*Required work*:
(a) In the abstract on playing favorites with shareholders, what forms of favoritism are listed?
(b) Translate this sentence from the abstract on playing favorites with shareholders into Spanish: "Our arguments are both practical and conceptual."
(c) Copy the passage from the abstract on playing favorites with shareholders starting at "See all articles" and ending at "Governance Institute (ECGI)".

*Passage to read*:

--- --- ---

Playing Favorites with Shareholders

106 Pages Posted: 14 Oct 2001

See all articles by Stephen J. Choi

Stephen J. Choi

New York University School of Law

Eric L. Talley

Columbia University - School of Law; European Corporate Governance Institute (ECGI)

Date Written: October 9, 2001

Abstract

Many scholars agree that a robust market for corporate control provides a critical check on managerial opportunism within public corporations. Even prior to a tender offer, the specter of a takeover provides a powerful mechanism for aligning the incentives of managers and shareholders. Conventional wisdom, therefore, views with suspicion any practice that retards the takeover threat looming over managers who perform poorly. One such practice that has garnered particular attention of late is managerial "favoritism" towards influential block shareholders. Favoritism can take any number of forms, ranging from preferential stock subscriptions, to selective information disclosure, to outright cash payments. But regardless of its form, the argument goes, favoritism is potentially harmful to firm value, as it co-opts one of the most plausible monitors of management. Thus, many argue that corporate law should proscribe (or at least discourage) all forms of favoritism towards block shareholders. In this Article, we question whether the case for prohibiting favoritism is as compelling as conventional wisdom suggests. Our arguments are both practical and conceptual. From a practical standpoint, we raise doubts as to whether piecemeal regulation is even capable of curtailing favoritism writ large, rather than simply relocating it to less verifiable (and less efficient) domains. From a conceptual standpoint, we argue that permitting favoritism would likely enhance outsiders incentives to form a large block in order to extract patronage. Predicting this enhanced incentive, a rational manager would have to choose ex ante between (1) acquiescing to a division of her control benefits with outsiders; or (2) imposing significant constraints on her own self-dealing so as to deter the initial formation of any block. Using a game-theoretic model, we demonstrate that under many plausible circumstances, managers would prefer the latter option to the former. Consequently, playing favorites with block shareholders may, ironically, be in all shareholders interests.

--- --- ---

*Data extract*:
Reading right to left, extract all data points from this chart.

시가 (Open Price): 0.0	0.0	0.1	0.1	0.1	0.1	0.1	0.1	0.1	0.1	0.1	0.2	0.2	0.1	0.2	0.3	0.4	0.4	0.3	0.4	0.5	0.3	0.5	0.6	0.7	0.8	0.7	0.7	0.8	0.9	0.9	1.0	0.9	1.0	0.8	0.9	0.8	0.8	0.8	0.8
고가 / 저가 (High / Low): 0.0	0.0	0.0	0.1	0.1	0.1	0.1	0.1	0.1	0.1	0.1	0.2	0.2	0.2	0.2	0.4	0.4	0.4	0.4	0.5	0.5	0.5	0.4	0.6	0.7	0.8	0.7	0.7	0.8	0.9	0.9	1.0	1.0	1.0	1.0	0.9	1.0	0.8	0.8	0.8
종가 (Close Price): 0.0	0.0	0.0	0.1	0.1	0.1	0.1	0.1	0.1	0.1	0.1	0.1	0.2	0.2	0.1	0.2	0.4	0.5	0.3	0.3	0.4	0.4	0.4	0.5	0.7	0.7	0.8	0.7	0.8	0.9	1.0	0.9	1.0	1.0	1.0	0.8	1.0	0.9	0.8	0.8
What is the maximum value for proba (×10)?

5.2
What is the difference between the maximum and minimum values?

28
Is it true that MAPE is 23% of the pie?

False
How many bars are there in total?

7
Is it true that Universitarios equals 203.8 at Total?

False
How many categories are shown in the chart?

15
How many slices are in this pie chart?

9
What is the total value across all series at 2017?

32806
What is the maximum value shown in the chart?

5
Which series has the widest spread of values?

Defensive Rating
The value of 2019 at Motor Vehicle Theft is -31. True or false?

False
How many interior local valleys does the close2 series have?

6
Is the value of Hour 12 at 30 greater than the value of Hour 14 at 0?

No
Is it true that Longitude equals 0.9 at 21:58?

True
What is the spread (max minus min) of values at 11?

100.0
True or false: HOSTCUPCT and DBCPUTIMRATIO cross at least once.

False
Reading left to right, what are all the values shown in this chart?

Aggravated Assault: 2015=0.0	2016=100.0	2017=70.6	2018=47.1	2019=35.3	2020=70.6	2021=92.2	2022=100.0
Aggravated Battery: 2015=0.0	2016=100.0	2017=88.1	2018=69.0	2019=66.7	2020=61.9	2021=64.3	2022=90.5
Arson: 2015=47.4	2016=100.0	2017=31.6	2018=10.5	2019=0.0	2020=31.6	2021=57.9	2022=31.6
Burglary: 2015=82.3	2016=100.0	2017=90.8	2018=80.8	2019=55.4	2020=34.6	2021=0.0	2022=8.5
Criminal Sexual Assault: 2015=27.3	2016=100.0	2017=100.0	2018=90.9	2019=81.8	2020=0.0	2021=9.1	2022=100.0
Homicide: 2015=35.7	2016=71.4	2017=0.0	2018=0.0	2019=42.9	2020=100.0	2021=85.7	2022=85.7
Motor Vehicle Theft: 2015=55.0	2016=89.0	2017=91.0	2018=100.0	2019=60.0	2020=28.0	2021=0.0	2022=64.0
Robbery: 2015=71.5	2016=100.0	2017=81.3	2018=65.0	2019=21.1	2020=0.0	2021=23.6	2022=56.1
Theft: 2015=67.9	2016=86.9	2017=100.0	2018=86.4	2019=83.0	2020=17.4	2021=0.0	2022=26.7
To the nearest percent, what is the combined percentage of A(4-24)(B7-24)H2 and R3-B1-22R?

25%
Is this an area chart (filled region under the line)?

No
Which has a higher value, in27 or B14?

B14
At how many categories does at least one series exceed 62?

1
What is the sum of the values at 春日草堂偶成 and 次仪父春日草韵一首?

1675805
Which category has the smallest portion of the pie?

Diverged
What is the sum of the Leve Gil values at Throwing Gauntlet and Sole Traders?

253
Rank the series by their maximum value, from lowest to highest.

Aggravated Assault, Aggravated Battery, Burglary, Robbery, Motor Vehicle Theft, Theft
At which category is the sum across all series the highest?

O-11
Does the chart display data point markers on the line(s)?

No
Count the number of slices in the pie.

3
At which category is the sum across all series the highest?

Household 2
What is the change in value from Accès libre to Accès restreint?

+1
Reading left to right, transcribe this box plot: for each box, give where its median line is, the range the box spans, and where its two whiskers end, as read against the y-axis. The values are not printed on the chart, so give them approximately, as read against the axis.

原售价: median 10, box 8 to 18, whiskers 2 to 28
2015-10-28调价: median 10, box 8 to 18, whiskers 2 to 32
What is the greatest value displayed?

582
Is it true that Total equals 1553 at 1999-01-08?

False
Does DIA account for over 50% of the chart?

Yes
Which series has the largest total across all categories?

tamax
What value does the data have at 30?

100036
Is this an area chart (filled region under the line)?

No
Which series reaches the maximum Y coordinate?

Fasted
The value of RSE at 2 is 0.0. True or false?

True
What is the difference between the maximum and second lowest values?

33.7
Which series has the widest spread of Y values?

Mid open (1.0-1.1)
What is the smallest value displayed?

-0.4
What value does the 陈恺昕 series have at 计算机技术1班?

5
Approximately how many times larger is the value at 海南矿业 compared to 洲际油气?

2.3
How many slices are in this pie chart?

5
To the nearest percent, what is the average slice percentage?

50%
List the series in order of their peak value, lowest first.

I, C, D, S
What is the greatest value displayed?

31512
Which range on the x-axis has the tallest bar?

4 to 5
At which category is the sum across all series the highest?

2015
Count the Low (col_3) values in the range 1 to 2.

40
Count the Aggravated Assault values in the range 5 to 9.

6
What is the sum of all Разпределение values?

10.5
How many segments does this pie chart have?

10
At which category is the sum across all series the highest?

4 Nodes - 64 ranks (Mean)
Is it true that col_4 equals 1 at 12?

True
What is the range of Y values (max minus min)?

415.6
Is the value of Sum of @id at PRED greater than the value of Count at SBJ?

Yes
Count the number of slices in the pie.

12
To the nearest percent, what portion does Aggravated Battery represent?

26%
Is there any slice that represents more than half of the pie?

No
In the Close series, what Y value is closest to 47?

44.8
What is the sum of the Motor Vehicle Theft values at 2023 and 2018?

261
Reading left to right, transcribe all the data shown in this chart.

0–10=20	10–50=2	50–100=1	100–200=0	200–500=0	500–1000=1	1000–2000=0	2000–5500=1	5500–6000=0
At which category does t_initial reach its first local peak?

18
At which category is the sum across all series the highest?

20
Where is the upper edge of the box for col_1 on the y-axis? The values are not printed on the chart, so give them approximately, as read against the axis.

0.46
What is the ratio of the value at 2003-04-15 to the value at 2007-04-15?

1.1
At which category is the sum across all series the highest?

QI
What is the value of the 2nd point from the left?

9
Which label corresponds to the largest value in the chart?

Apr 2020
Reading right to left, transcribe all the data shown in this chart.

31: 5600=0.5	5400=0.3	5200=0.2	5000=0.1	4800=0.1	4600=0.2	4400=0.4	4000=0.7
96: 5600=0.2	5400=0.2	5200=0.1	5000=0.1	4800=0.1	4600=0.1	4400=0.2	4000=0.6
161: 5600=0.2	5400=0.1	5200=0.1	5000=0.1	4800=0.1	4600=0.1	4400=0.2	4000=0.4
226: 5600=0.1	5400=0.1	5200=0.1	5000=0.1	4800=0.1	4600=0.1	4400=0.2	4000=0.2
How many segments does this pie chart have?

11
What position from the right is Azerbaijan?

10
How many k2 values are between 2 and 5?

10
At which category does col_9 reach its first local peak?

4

--- --- ---

*Responses for each task*:
(a) Preferential stock subscriptions, selective information disclosure, and outright cash payments.

(b) Nuestros argumentos son tanto prácticos como conceptuales.

(c)
See all articles by Stephen J. Choi

Stephen J. Choi

New York University School of Law

Eric L. Talley

Columbia University - School of Law; European Corporate Governance Institute (ECGI)